- Aim of the task: Every record needs to be repeated exactly; its pictures do not.

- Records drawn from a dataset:
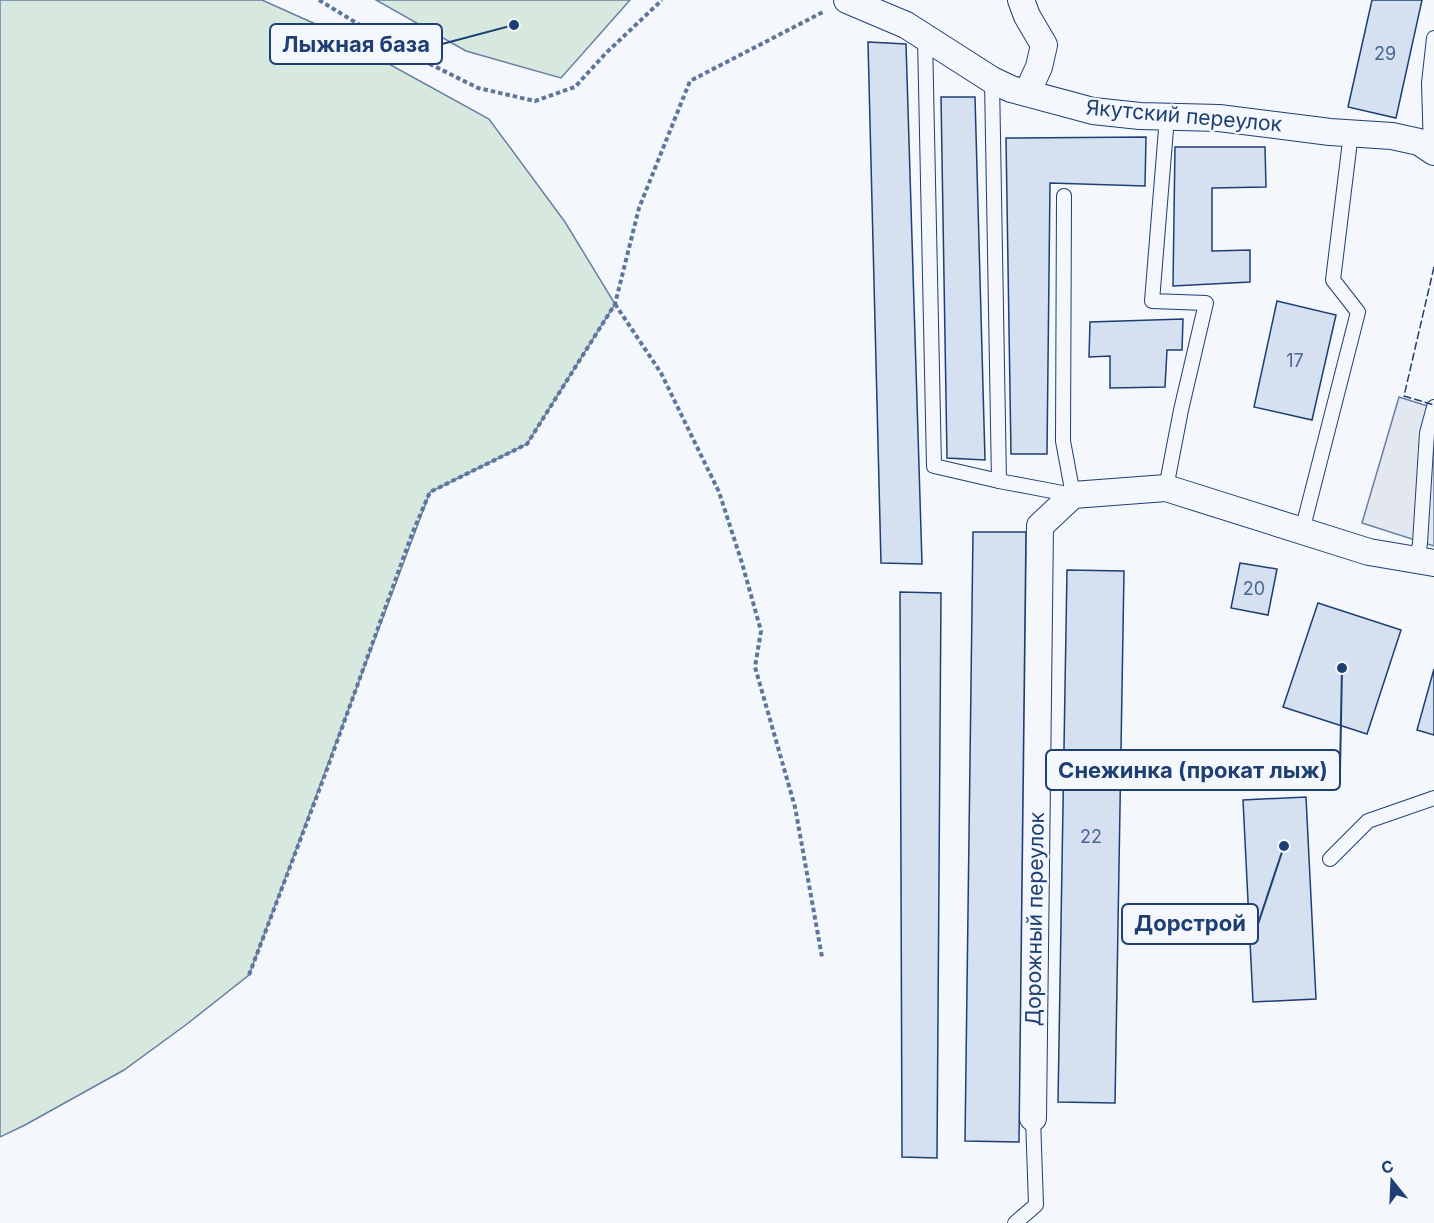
<svg xmlns="http://www.w3.org/2000/svg" width="1434" height="1223" font-family="Inter,sans-serif">
<style>
.green{fill:#d7e8df;stroke:#687fa3;stroke-width:1.5}
.parking{fill:#e3e8f0;stroke:#687fa3;stroke-width:1.5}
.building{fill:#d5e0f0;stroke:#1d3f73;stroke-width:1.5}
.lines{fill:none;stroke-linecap:round;stroke-linejoin:round}
.lane-casing{stroke:#1d3f73;stroke-width:16}
.street-casing{stroke:#1d3f73;stroke-width:28}
.path{stroke:#5e769c;stroke-width:4;stroke-dasharray:4.5 3;stroke-linecap:butt}
.lane{stroke:#f4f7fb;stroke-width:14}
.street{stroke:#f4f7fb;stroke-width:26}
.fence{stroke:#1d3f73;stroke-width:1.5;stroke-dasharray:8 3;stroke-linecap:butt}
.labels{text-anchor:middle;stroke-width:4.5;stroke-linejoin:round;paint-order:stroke}
.number-label{font-size:18px;fill:#4b6792}
.street-label{font-size:21px;fill:#1d3f73;stroke:#f4f7fb}
.leader{fill:none;stroke:#1d3f73;stroke-width:2}
.callout-dot{fill:#1d3f73;stroke:#f4f7fb;stroke-width:2}
.callout{fill:#f4f7fb;stroke:#1d3f73;stroke-width:2}
.callout-label{font-size:22px;text-anchor:middle;font-weight:bold;fill:#1d3f73}
</style>
<rect width="100%" height="100%" fill="#f4f7fb"/>
<g class="green">
<polygon points="0,0 262,0 320,26 489,119 565,222 615,304 527,444 430,492 249,975 187,1024 124,1070 25,1125 0,1137"/>
<polygon points="376,0 630,0 561,78 466,51"/>
</g>
<polygon class="parking" points="1399,397 1434,408 1434,546 1362,523"/>
<g class="building">
<polygon points="1372,0 1422,0 1396,118 1348,107"/>
<polygon points="868,42 906,44 922,564 881,563"/>
<polygon points="941,97 975,97 985,460 947,458"/>
<polygon points="1146,137 1145,186 1050,183 1047,454 1011,454 1006,138"/>
<polygon points="1175,147 1265,147 1266,187 1212,188 1212,251 1250,250 1250,282 1173,286"/>
<polygon points="1277,301 1336,315 1312,420 1254,407"/>
<polygon points="1183,319 1182,350 1167,350 1165,387 1110,388 1110,356 1089,357 1090,322"/>
<polygon points="973,532 1026,532 1019,1142 965,1141"/>
<polygon points="1240,563 1277,569 1268,615 1231,608"/>
<polygon points="1067,570 1124,571 1115,1103 1058,1102"/>
<polygon points="900,592 941,593 937,1158 902,1157"/>
<polygon points="1318,603 1401,630 1367,734 1283,707"/>
<polygon points="1434,669 1434,735 1417,730"/>
<polygon points="1306,797 1316,999 1253,1002 1243,800"/>
</g>
<g class="lines">
<g class="lane-casing">
<g id="lane">
<polyline points="925,38 934,466 999,481"/>
<polyline points="992,80 999,481 1073,495 1063,441 1064,196"/>
<polyline points="1431,150 1429,83 1434,38"/>
<polyline points="1166,488 1181,410 1206,303 1152,301 1167,117"/>
<polyline points="1302,531 1358,312 1333,280 1351,133"/>
<polyline points="1417,560 1420,543 1427,433 1434,407"/>
<polyline points="1330,859 1368,821 1434,798"/>
<polyline points="1015,1223 1036,1205 1033,1118"/>
</g>
</g>
<g class="street-casing">
<g id="street">
<polyline points="847,0 906,25 992,80 1011,89 1093,111 1140,116 1219,118 1330,132 1392,136 1419,142 1434,152"/>
<polyline points="1021,0 1027,16 1044,45 1039,67 1027,93"/>
<polyline points="1033,1118 1040,526 1073,495 1166,488 1369,552 1434,563"/>
</g>
</g>
<g class="path">
<polyline points="319,0 394,46 478,88 535,101 575,87 605,54 662,0"/>
<polyline points="615,304 661,373 719,492 742,563 761,631 755,667 795,807 822,957"/>
<polyline points="249,975 326,772 412,534 430,492 527,444 615,304 639,208 690,81 823,12"/>
</g>
<use href="#lane" class="lane"/>
<use href="#street" class="street"/>
<polyline class="fence" points="1434,267 1404,396 1434,405"/>
</g>
<g class="labels">
<g class="number-label">
<text x="1385" y="60">29</text>
<text x="1295" y="367">17</text>
<text x="1254" y="595">20</text>
<text x="1091" y="843">22</text>
</g>
<g class="street-label">
<text transform="translate(1184 116) rotate(5)" y="7">Якутский переулок</text>
<text transform="translate(1035 919) rotate(-89)" y="7">Дорожный переулок</text>
</g>
</g>
<path class="leader" d="M514 25L442 44M1342 668L1340 770M1284 846L1258 924"/>
<g class="callout-dot">
<circle cx="514" cy="25" r="6"/>
<circle cx="1342" cy="668" r="6"/>
<circle cx="1284" cy="846" r="6"/>
</g>
<g class="callout">
<rect x="270" y="24" width="172" height="40" rx="6"/>
<rect x="1046" y="750" width="294" height="40" rx="6"/>
<rect x="1122" y="904" width="136" height="40" rx="6"/>
</g>
<g class="callout-label">
<text x="356" y="52">Лыжная база</text>
<text x="1193" y="778">Снежинка (прокат лыж)</text>
<text x="1190" y="931">Дорстрой</text>
</g>
<g transform="translate(1392 1181) rotate(342)" stroke="#f4f7fb" stroke-width="4.5" paint-order="stroke">
<path d="M0-4.5L10 22L0 15L-10 22Z" fill="#1d3f73"/>
<text y="-9" font-size="16" font-weight="bold" text-anchor="middle" fill="#1d3f73">С</text>
</g>
</svg>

- Expected output:
<svg xmlns="http://www.w3.org/2000/svg" width="1434" height="1223" font-family="Inter,sans-serif">
<style>
.green{fill:#d7e8df;stroke:#687fa3;stroke-width:1.5}
.parking{fill:#e3e8f0;stroke:#687fa3;stroke-width:1.5}
.building{fill:#d5e0f0;stroke:#1d3f73;stroke-width:1.5}
.lines{fill:none;stroke-linecap:round;stroke-linejoin:round}
.lane-casing{stroke:#1d3f73;stroke-width:16}
.street-casing{stroke:#1d3f73;stroke-width:28}
.path{stroke:#5e769c;stroke-width:4;stroke-dasharray:4.5 3;stroke-linecap:butt}
.lane{stroke:#f4f7fb;stroke-width:14}
.street{stroke:#f4f7fb;stroke-width:26}
.fence{stroke:#1d3f73;stroke-width:1.5;stroke-dasharray:8 3;stroke-linecap:butt}
.labels{text-anchor:middle;stroke-width:4.5;stroke-linejoin:round;paint-order:stroke}
.number-label{font-size:18px;fill:#4b6792}
.street-label{font-size:21px;fill:#1d3f73;stroke:#f4f7fb}
.leader{fill:none;stroke:#1d3f73;stroke-width:2}
.callout-dot{fill:#1d3f73;stroke:#f4f7fb;stroke-width:2}
.callout{fill:#f4f7fb;stroke:#1d3f73;stroke-width:2}
.callout-label{font-size:22px;text-anchor:middle;font-weight:bold;fill:#1d3f73}
</style>
<rect width="100%" height="100%" fill="#f4f7fb"/>
<g class="green">
<polygon points="0,0 262,0 320,26 489,119 565,222 615,304 527,444 430,492 249,975 187,1024 124,1070 25,1125 0,1137"/>
<polygon points="376,0 630,0 561,78 466,51"/>
</g>
<polygon class="parking" points="1399,397 1434,408 1434,546 1362,523"/>
<g class="building">
<polygon points="1372,0 1422,0 1396,118 1348,107"/>
<polygon points="868,42 906,44 922,564 881,563"/>
<polygon points="941,97 975,97 985,460 947,458"/>
<polygon points="1146,137 1145,186 1050,183 1047,454 1011,454 1006,138"/>
<polygon points="1175,147 1265,147 1266,187 1212,188 1212,251 1250,250 1250,282 1173,286"/>
<polygon points="1277,301 1336,315 1312,420 1254,407"/>
<polygon points="1183,319 1182,350 1167,350 1165,387 1110,388 1110,356 1089,357 1090,322"/>
<polygon points="973,532 1026,532 1019,1142 965,1141"/>
<polygon points="1240,563 1277,569 1268,615 1231,608"/>
<polygon points="1067,570 1124,571 1115,1103 1058,1102"/>
<polygon points="900,592 941,593 937,1158 902,1157"/>
<polygon points="1318,603 1401,630 1367,734 1283,707"/>
<polygon points="1434,669 1434,735 1417,730"/>
<polygon points="1306,797 1316,999 1253,1002 1243,800"/>
</g>
<g class="lines">
<g class="lane-casing">
<g id="lane">
<polyline points="925,38 934,466 999,481"/>
<polyline points="992,80 999,481 1073,495 1063,441 1064,196"/>
<polyline points="1431,150 1429,83 1434,38"/>
<polyline points="1166,488 1181,410 1206,303 1152,301 1167,117"/>
<polyline points="1302,531 1358,312 1333,280 1351,133"/>
<polyline points="1417,560 1420,543 1427,433 1434,407"/>
<polyline points="1330,859 1368,821 1434,798"/>
<polyline points="1015,1223 1036,1205 1033,1118"/>
</g>
</g>
<g class="street-casing">
<g id="street">
<polyline points="847,0 906,25 992,80 1011,89 1093,111 1140,116 1219,118 1330,132 1392,136 1419,142 1434,152"/>
<polyline points="1021,0 1027,16 1044,45 1039,67 1027,93"/>
<polyline points="1033,1118 1040,526 1073,495 1166,488 1369,552 1434,563"/>
</g>
</g>
<g class="path">
<polyline points="319,0 394,46 478,88 535,101 575,87 605,54 662,0"/>
<polyline points="615,304 661,373 719,492 742,563 761,631 755,667 795,807 822,957"/>
<polyline points="249,975 326,772 412,534 430,492 527,444 615,304 639,208 690,81 823,12"/>
</g>
<use href="#lane" class="lane"/>
<use href="#street" class="street"/>
<polyline class="fence" points="1434,267 1404,396 1434,405"/>
</g>
<g class="labels">
<g class="number-label">
<text x="1385" y="60">29</text>
<text x="1295" y="367">17</text>
<text x="1254" y="595">20</text>
<text x="1091" y="843">22</text>
</g>
<g class="street-label">
<text transform="translate(1184 116) rotate(5)" y="7">Якутский переулок</text>
<text transform="translate(1035 919) rotate(-89)" y="7">Дорожный переулок</text>
</g>
</g>
<path class="leader" d="M514 25L442 44M1342 668L1340 770M1284 846L1258 924"/>
<g class="callout-dot">
<circle cx="514" cy="25" r="6"/>
<circle cx="1342" cy="668" r="6"/>
<circle cx="1284" cy="846" r="6"/>
</g>
<g class="callout">
<rect x="270" y="24" width="172" height="40" rx="6"/>
<rect x="1046" y="750" width="294" height="40" rx="6"/>
<rect x="1122" y="904" width="136" height="40" rx="6"/>
</g>
<g class="callout-label">
<text x="356" y="52">Лыжная база</text>
<text x="1193" y="778">Снежинка (прокат лыж)</text>
<text x="1190" y="931">Дорстрой</text>
</g>
<g transform="translate(1392 1181) rotate(342)" stroke="#f4f7fb" stroke-width="4.5" paint-order="stroke">
<path d="M0-4.5L10 22L0 15L-10 22Z" fill="#1d3f73"/>
<text y="-9" font-size="16" font-weight="bold" text-anchor="middle" fill="#1d3f73">С</text>
</g>
</svg>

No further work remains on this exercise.